▸ **EXERCISE GOAL**: Exact copy, no pictures: reproduce every record below as it stands.

────

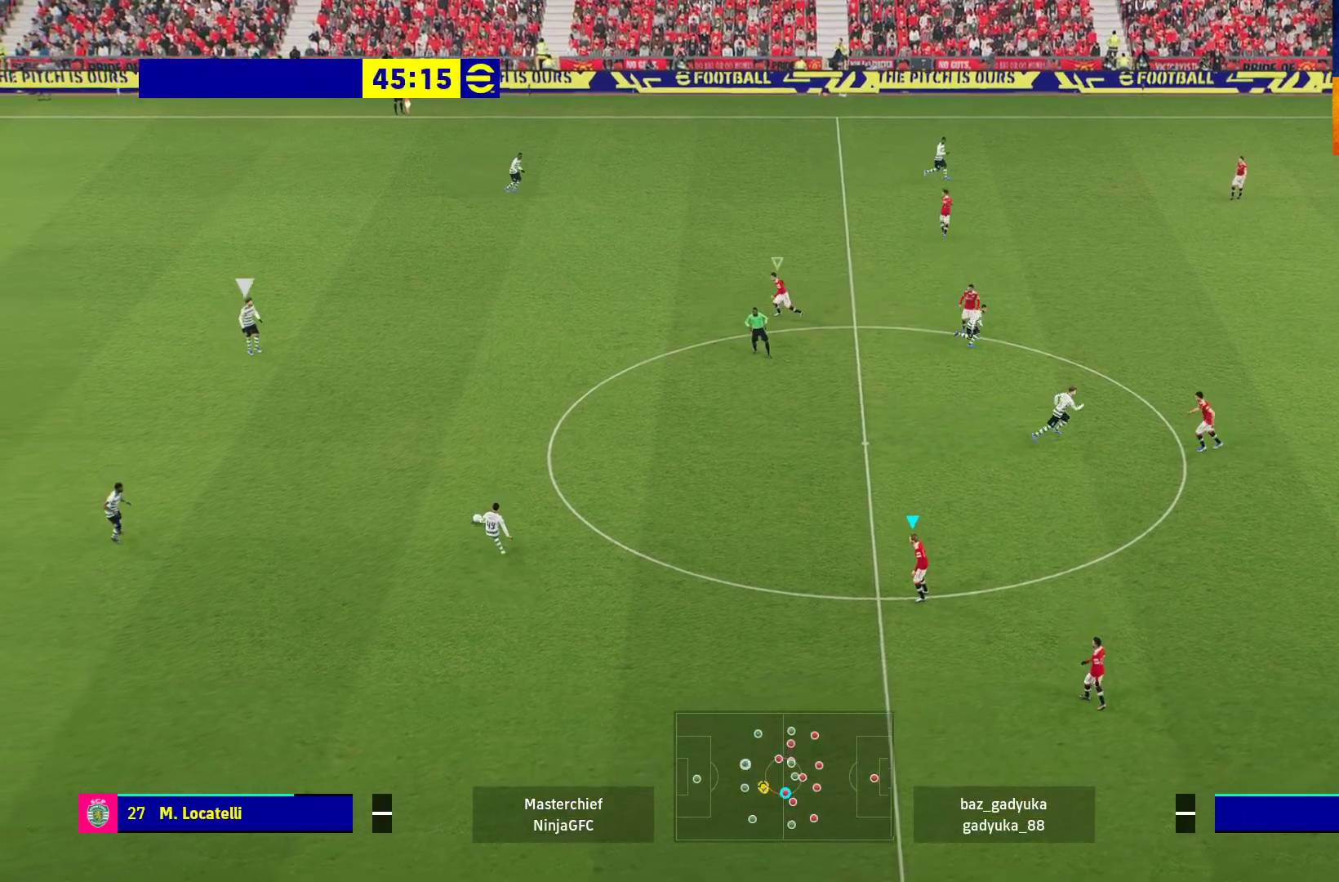
{"buttons": ["A", "R1"], "left_stick": "left", "right_stick": "center", "events": [[83, "left_stick", "up-left"], [100, "L1", "down"], [133, "A", "down"], [267, "L1", "up"], [467, "left_stick", "left"]]}
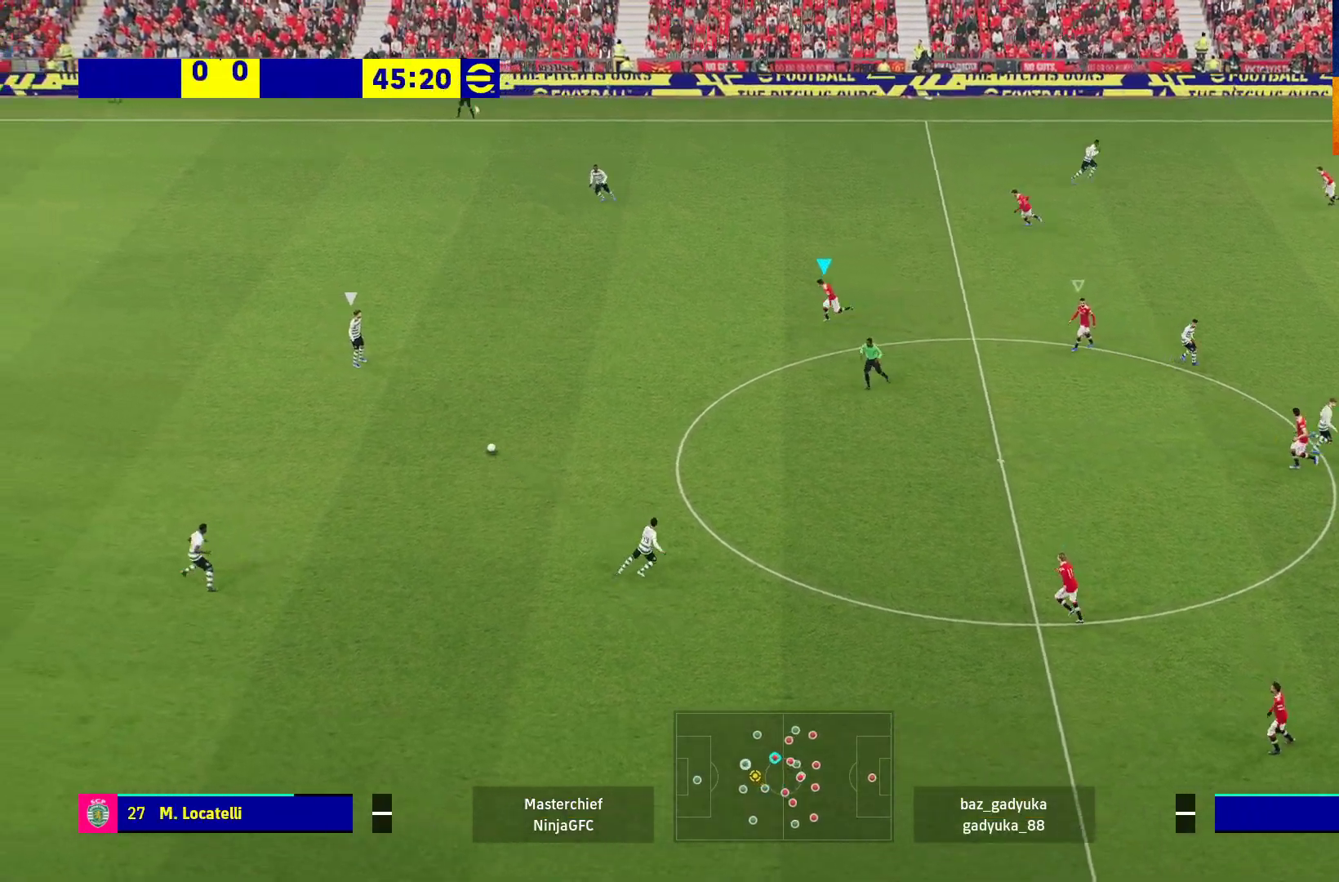
{"buttons": ["A", "R1", "L3"], "left_stick": "down-left", "right_stick": "center", "events": [[83, "left_stick", "down-left"], [117, "A", "up"], [383, "L3", "down"], [483, "A", "down"]]}
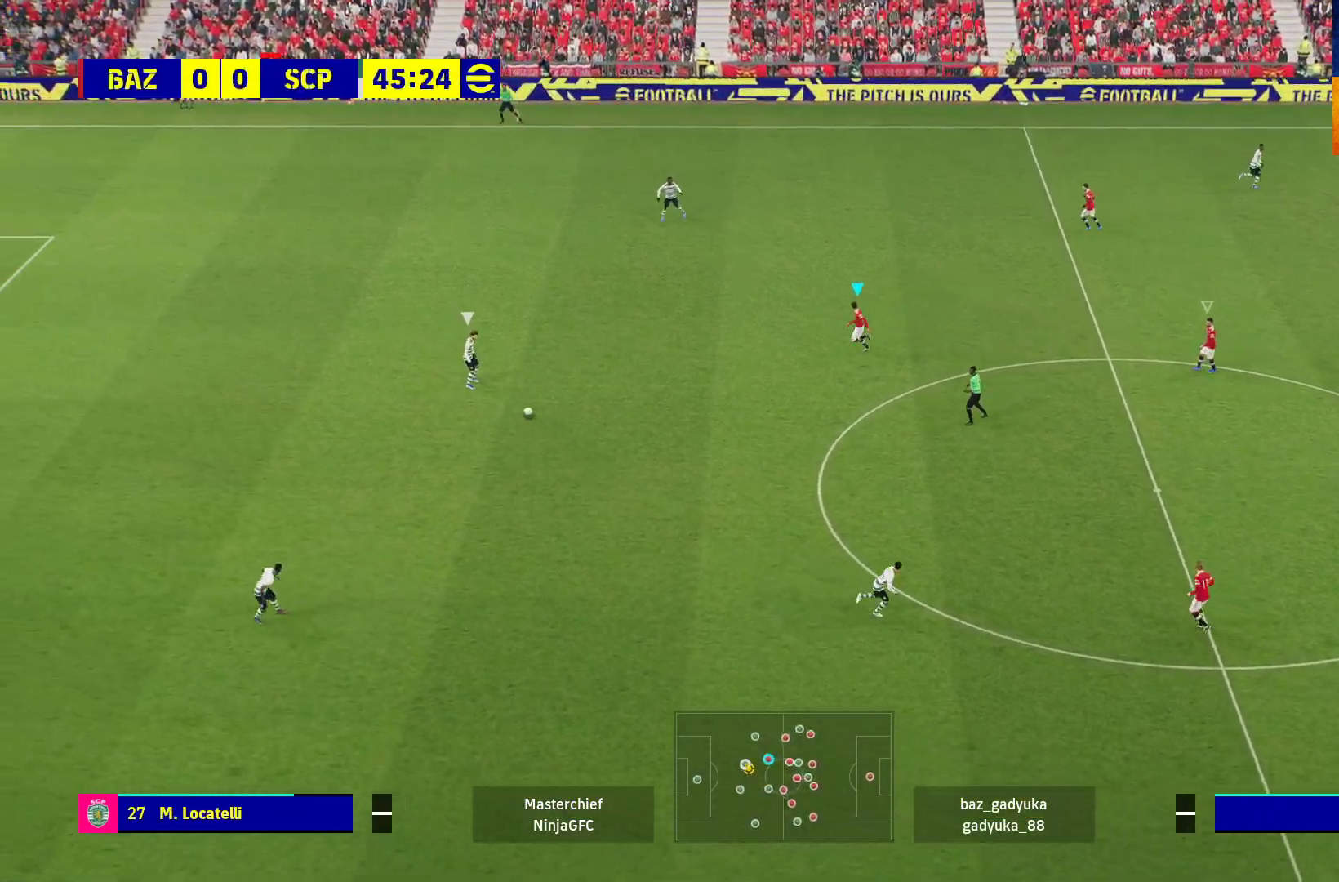
{"buttons": ["A", "R1"], "left_stick": "up-left", "right_stick": "center", "events": [[100, "L3", "up"], [117, "left_stick", "left"], [283, "left_stick", "up-left"]]}
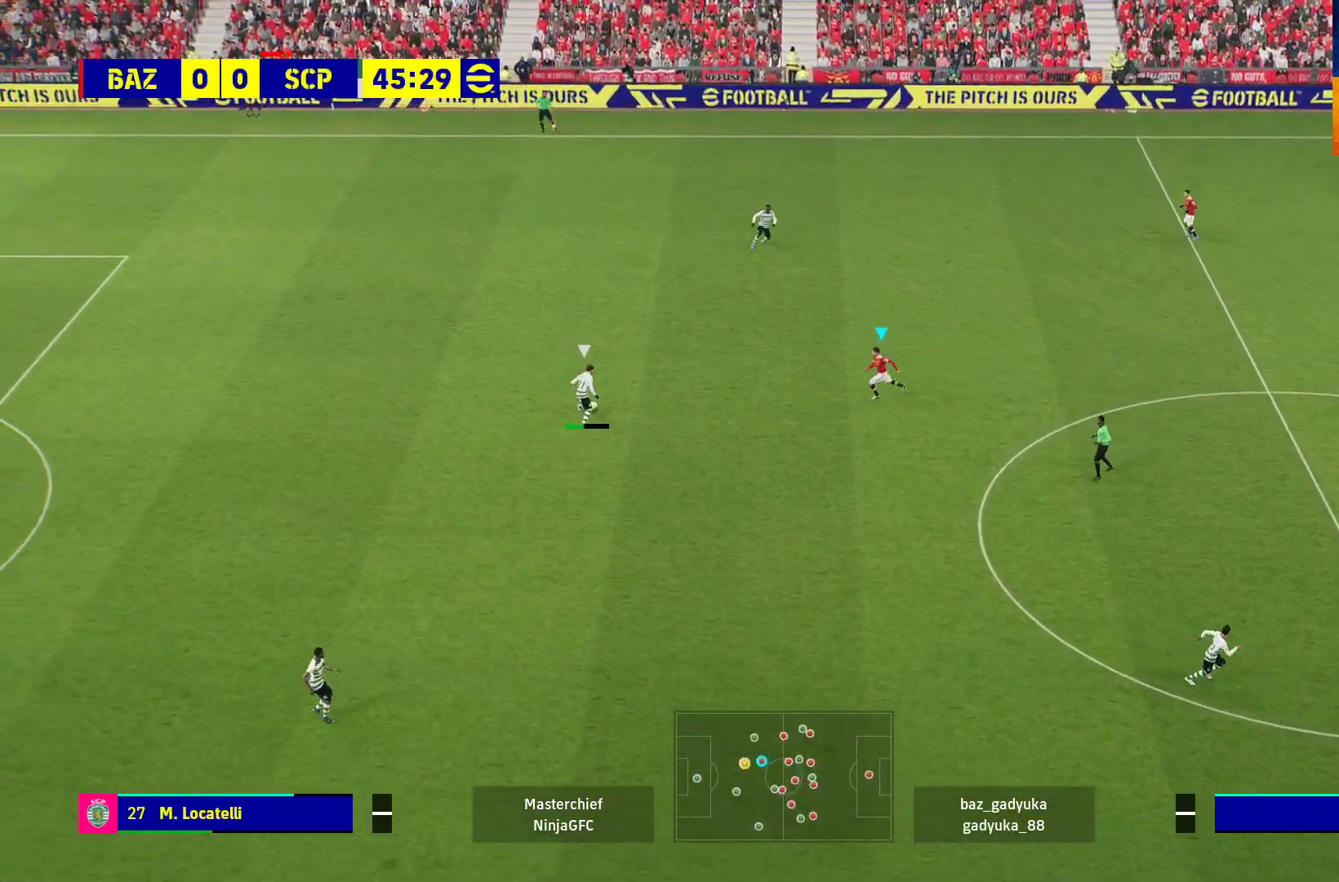
{"buttons": ["R1"], "left_stick": "up", "right_stick": "center", "events": [[133, "A", "up"], [283, "left_stick", "up"]]}
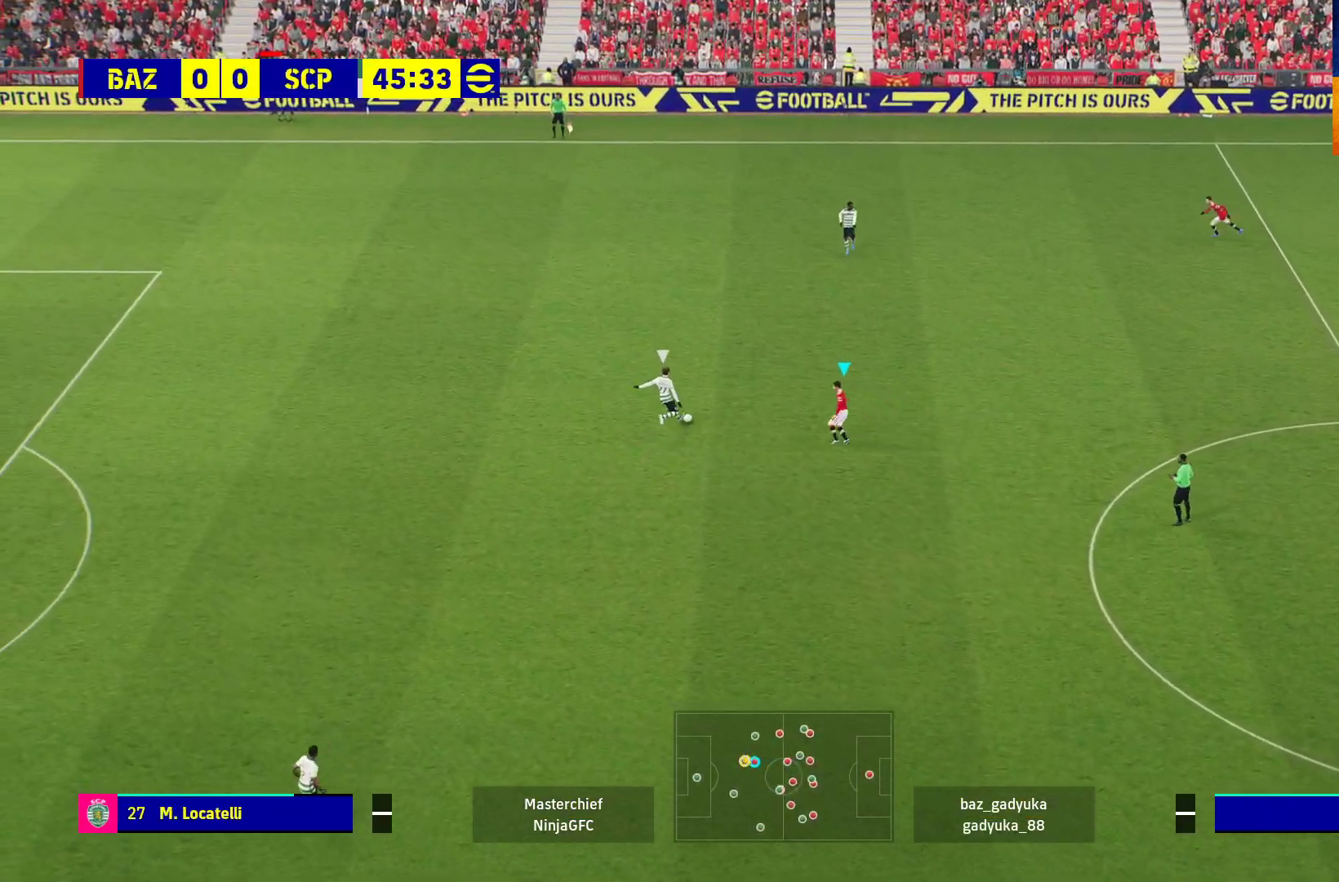
{"buttons": ["A", "R1"], "left_stick": "left", "right_stick": "center", "events": [[83, "A", "down"], [183, "L1", "down"], [333, "L1", "up"], [333, "left_stick", "center"], [467, "left_stick", "left"]]}
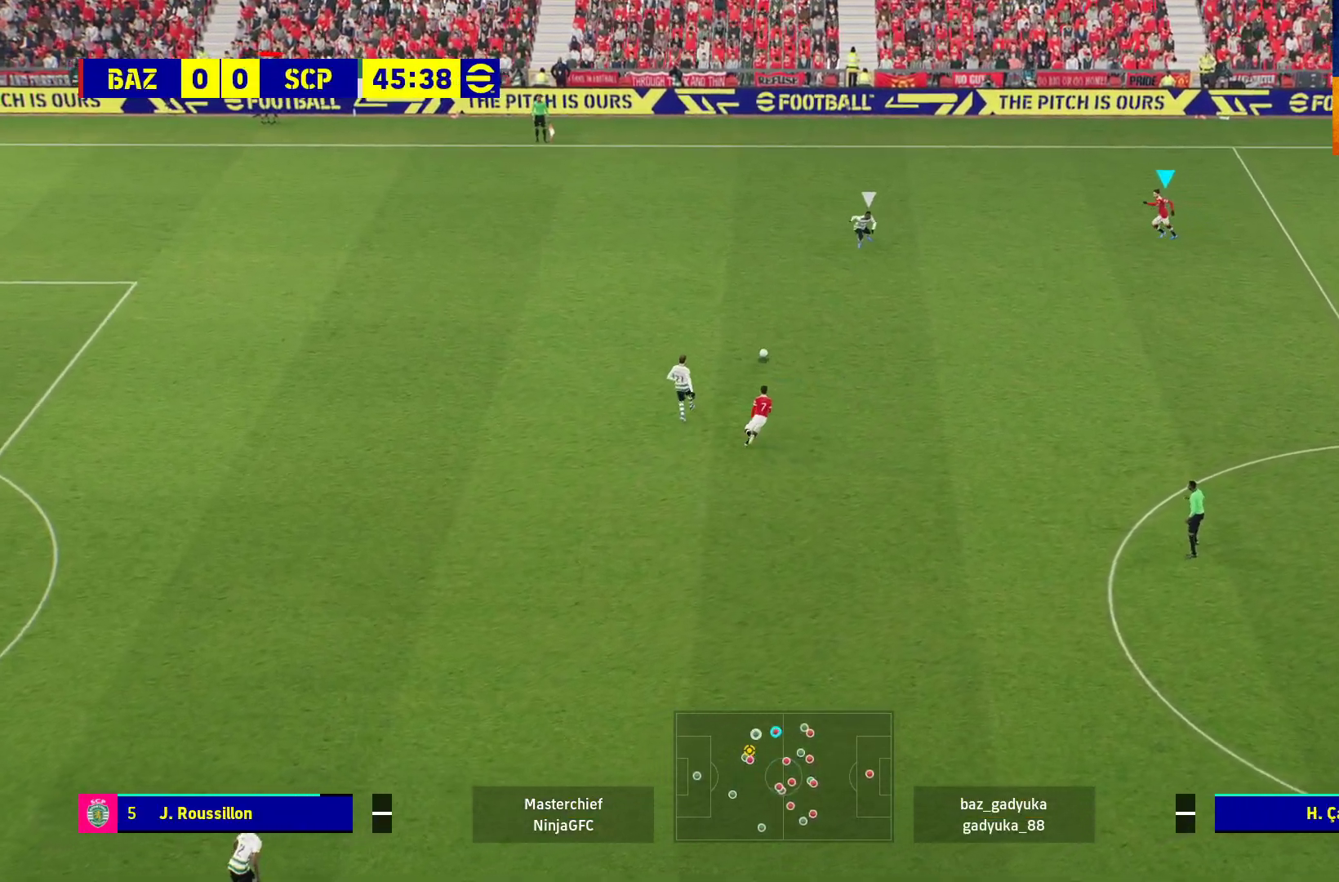
{"buttons": ["L2", "R1", "L3"], "left_stick": "down-left", "right_stick": "center", "events": [[17, "left_stick", "down-left"], [100, "A", "up"], [400, "L3", "down"], [467, "L2", "down"]]}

────

▸ **EXPECTED ANSWER**:
{"buttons": ["A", "R1"], "left_stick": "left", "right_stick": "center", "events": [[83, "left_stick", "up-left"], [100, "L1", "down"], [133, "A", "down"], [267, "L1", "up"], [467, "left_stick", "left"]]}
{"buttons": ["A", "R1", "L3"], "left_stick": "down-left", "right_stick": "center", "events": [[83, "left_stick", "down-left"], [117, "A", "up"], [383, "L3", "down"], [483, "A", "down"]]}
{"buttons": ["A", "R1"], "left_stick": "up-left", "right_stick": "center", "events": [[100, "L3", "up"], [117, "left_stick", "left"], [283, "left_stick", "up-left"]]}
{"buttons": ["R1"], "left_stick": "up", "right_stick": "center", "events": [[133, "A", "up"], [283, "left_stick", "up"]]}
{"buttons": ["A", "R1"], "left_stick": "left", "right_stick": "center", "events": [[83, "A", "down"], [183, "L1", "down"], [333, "L1", "up"], [333, "left_stick", "center"], [467, "left_stick", "left"]]}
{"buttons": ["L2", "R1", "L3"], "left_stick": "down-left", "right_stick": "center", "events": [[17, "left_stick", "down-left"], [100, "A", "up"], [400, "L3", "down"], [467, "L2", "down"]]}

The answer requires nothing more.